In a sleepy seaside town in Maine, recently widowed Eveleth “Evvie” Drake rarely leaves her large, painfully empty house nearly a year after her husband’s death in a car crash. Everyone in town, even her best friend, Andy, thinks grief keeps her locked inside, and Evvie doesn’t correct them.
Meanwhile, in New York City, Dean Tenney, former Major League pitcher and Andy’s childhood best friend, is wrestling with what miserable athletes living out their worst nightmares call the “yips”: he can’t throw straight anymore, and, even worse, he can’t figure out why. As the media storm heats up, an invitation from Andy to stay in Maine seems like the perfect chance to hit the reset button on Dean’s future.
When he moves into an apartment at the back of Evvie’s house, the two make a deal: Dean won’t ask about Evvie’s late husband, and Evvie won’t ask about Dean’s baseball career. Rules, though, have a funny way of being broken—and what starts as an unexpected friendship soon turns into something more. To move forward, Evvie and Dean will have to reckon with their pasts—the friendships they’ve damaged, the secrets they’ve kept—but in life, as in baseball, there’s always a chance—up until the last out.

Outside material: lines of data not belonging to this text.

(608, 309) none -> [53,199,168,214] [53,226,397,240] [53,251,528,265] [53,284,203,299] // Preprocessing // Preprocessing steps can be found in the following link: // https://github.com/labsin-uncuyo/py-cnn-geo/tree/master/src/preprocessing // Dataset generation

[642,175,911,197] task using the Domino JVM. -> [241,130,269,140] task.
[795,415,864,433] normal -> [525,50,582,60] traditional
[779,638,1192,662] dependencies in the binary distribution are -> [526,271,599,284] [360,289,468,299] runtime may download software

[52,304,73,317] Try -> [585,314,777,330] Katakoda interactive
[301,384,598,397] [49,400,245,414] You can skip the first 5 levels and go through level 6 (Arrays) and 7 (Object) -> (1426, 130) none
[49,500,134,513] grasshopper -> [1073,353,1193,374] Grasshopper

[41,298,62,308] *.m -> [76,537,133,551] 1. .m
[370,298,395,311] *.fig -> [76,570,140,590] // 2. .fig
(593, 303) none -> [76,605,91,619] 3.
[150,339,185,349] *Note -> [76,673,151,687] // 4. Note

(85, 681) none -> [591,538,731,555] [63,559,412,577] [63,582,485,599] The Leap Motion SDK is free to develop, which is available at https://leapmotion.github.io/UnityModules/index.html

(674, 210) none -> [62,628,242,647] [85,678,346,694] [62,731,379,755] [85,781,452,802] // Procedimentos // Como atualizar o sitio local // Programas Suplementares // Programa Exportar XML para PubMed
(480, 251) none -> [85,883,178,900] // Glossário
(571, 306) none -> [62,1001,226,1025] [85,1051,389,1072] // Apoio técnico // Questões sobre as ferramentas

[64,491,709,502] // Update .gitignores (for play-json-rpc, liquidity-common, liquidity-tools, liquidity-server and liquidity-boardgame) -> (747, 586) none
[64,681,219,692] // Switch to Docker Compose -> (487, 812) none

I appreciated how the author didn't make this book overly angsty or dramatic. It was very straight forward with flawed characters that were believable people who didn't always say or do the right thing. I really loved Evvie because I felt like I understood her and her journey to feel like she was enough. I thought that the author did a good job of portraying abuse in a subtle way and I respected how she had the reader look at verbal and emotional abuse. It was interesting to me how each of the main characters were grieving things in their lives in different ways. There were different feelings to each and I thought that the author's take was an intriguing one. It seems to me that many people feel that they aren't grieving right because they don't cry or aren't sad enough so I appreciated the author's approach.